_Task requirements_
Copy out the line that contains "thumbnail as a" and the lines after it through the final one in the entries below, exactly, with no other lines.

Recorded data
· · · · · · ·

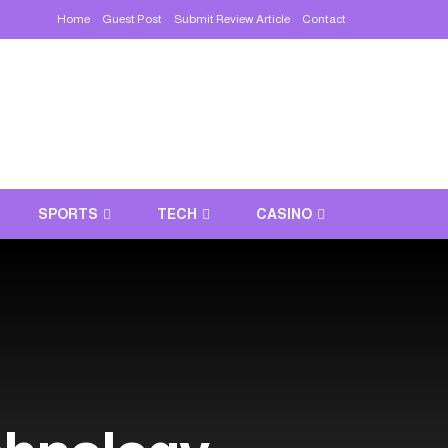
Home
Guest Post
Submit Review Article
Contact
SPORTS
TECH
CASINO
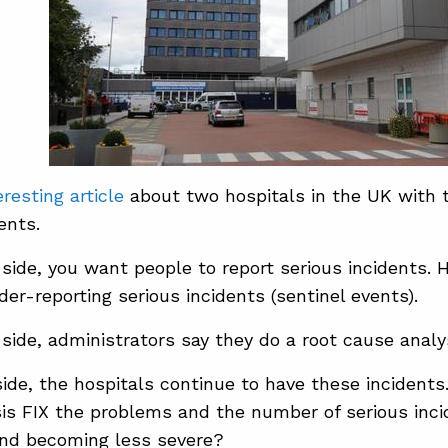
eresting article
about two hospitals in the UK with 
ents.
side, you want people to report serious incidents. 
der-reporting serious incidents (sentinel events).
side, administrators say they do a root cause analy
ide, the hospitals continue to have these incidents
is FIX the problems and the number of serious inci
and becoming less severe?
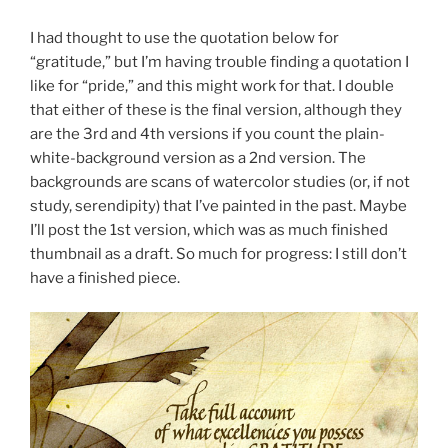
I had thought to use the quotation below for
“gratitude,” but I’m having trouble finding a quotation I
like for “pride,” and this might work for that. I double
that either of these is the final version, although they
are the 3rd and 4th versions if you count the plain-
white-background version as a 2nd version. The
backgrounds are scans of watercolor studies (or, if not
study, serendipity) that I’ve painted in the past. Maybe
I’ll post the 1st version, which was as much finished
thumbnail as a draft. So much for progress: I still don’t
have a finished piece.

· · · · · · ·

_Output_
thumbnail as a draft. So much for progress: I still don’t
have a finished piece.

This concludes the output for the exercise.